● **REQUIREMENT 1**
Copy the records verbatim, starting with their first line and going on through the line that contains "Detection: Source Extractor".

● **GIVEN PASSAGE**
Current Fellowship Recipients

Once again in 2011-2012, the Society of Woman Geographers is supporting bright, creative women who are doing important research in a variety of places in the world. The feedback from the Fellows of earlier years indicates that SWG Fellowship funding is often the difference needed to accomplish well the intent of research projects.

National Fellowship Committee Chair. Ruth Shirey (At-L PA)

Pruitt Dissertation Fellows

Melissa Malouf Belz at Kansas State University is engaged in a research project entitled Understanding Architectural Significance and Cultural Landscape Change in Kinnaur District, Himachal Pradesh, India. Her research focuses on vernacular dwellings in this region and the rich woodworking heritage that is displayed throughout local housing. She seeks to understand the features of this architecture, its symbolic meaning, the role of religion in house design, and modifications to traditional design. She seeks to understand the role of geographic location, tourism, and resident perceptions on changes in house design. She received her B.S. degree in environmental design at the University of Massachusetts at Amherst and her M.A. degree in international studies in vernacular architecture at Oxford Brookes University, Oxford, England.

(Stored dataset items)
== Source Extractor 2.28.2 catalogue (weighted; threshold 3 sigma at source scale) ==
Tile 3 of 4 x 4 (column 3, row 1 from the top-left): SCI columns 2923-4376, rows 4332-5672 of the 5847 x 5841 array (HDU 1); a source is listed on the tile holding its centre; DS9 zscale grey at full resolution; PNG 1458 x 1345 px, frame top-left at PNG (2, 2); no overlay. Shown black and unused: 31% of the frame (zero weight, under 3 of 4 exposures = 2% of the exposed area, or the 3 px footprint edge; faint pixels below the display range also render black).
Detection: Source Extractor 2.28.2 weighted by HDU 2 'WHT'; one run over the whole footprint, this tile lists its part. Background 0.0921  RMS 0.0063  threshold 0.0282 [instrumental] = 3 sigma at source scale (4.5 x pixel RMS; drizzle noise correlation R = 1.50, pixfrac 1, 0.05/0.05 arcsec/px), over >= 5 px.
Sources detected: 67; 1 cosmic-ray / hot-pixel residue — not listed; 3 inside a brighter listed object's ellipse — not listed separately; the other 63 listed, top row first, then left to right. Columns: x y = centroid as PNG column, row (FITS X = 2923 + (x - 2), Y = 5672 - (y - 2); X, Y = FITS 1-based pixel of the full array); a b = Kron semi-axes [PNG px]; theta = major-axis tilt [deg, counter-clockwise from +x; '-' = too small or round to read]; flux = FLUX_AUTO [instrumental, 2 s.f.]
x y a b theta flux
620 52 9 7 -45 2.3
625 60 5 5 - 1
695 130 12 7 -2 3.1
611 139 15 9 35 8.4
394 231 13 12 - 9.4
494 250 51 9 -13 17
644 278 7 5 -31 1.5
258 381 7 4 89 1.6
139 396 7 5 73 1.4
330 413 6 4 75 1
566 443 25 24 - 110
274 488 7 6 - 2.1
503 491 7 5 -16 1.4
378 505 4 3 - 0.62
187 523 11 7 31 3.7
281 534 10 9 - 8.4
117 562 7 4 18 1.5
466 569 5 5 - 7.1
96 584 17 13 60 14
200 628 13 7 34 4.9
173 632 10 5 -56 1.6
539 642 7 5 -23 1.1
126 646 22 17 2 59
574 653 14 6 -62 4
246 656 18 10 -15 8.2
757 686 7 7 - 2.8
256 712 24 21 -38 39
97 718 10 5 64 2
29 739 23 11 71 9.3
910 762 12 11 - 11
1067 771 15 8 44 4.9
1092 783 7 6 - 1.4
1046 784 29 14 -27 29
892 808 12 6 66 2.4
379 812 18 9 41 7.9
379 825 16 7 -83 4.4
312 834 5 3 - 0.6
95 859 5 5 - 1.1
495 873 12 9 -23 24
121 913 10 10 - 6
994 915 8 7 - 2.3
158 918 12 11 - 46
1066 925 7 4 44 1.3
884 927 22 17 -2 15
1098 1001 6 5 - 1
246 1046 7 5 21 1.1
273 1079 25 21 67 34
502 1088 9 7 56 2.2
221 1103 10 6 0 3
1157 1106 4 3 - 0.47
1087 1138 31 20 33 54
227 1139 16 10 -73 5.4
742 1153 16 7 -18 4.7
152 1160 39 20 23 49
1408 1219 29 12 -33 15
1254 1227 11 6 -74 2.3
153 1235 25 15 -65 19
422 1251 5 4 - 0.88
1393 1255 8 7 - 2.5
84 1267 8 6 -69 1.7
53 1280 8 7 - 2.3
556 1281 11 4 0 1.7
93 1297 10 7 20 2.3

● **REQUIREMENT 2**
Write out the passage on the fellowship recipients word for word, starting with "Current Fellowship Recipients" and going on through "of research projects.".

● **FULL ANSWER 1**
== Source Extractor 2.28.2 catalogue (weighted; threshold 3 sigma at source scale) ==
Tile 3 of 4 x 4 (column 3, row 1 from the top-left): SCI columns 2923-4376, rows 4332-5672 of the 5847 x 5841 array (HDU 1); a source is listed on the tile holding its centre; DS9 zscale grey at full resolution; PNG 1458 x 1345 px, frame top-left at PNG (2, 2); no overlay. Shown black and unused: 31% of the frame (zero weight, under 3 of 4 exposures = 2% of the exposed area, or the 3 px footprint edge; faint pixels below the display range also render black).
Detection: Source Extractor 2.28.2 weighted by HDU 2 'WHT'; one run over the whole footprint, this tile lists its part. Background 0.0921  RMS 0.0063  threshold 0.0282 [instrumental] = 3 sigma at source scale (4.5 x pixel RMS; drizzle noise correlation R = 1.50, pixfrac 1, 0.05/0.05 arcsec/px), over >= 5 px.

● **FULL ANSWER 2**
Current Fellowship Recipients

Once again in 2011-2012, the Society of Woman Geographers is supporting bright, creative women who are doing important research in a variety of places in the world. The feedback from the Fellows of earlier years indicates that SWG Fellowship funding is often the difference needed to accomplish well the intent of research projects.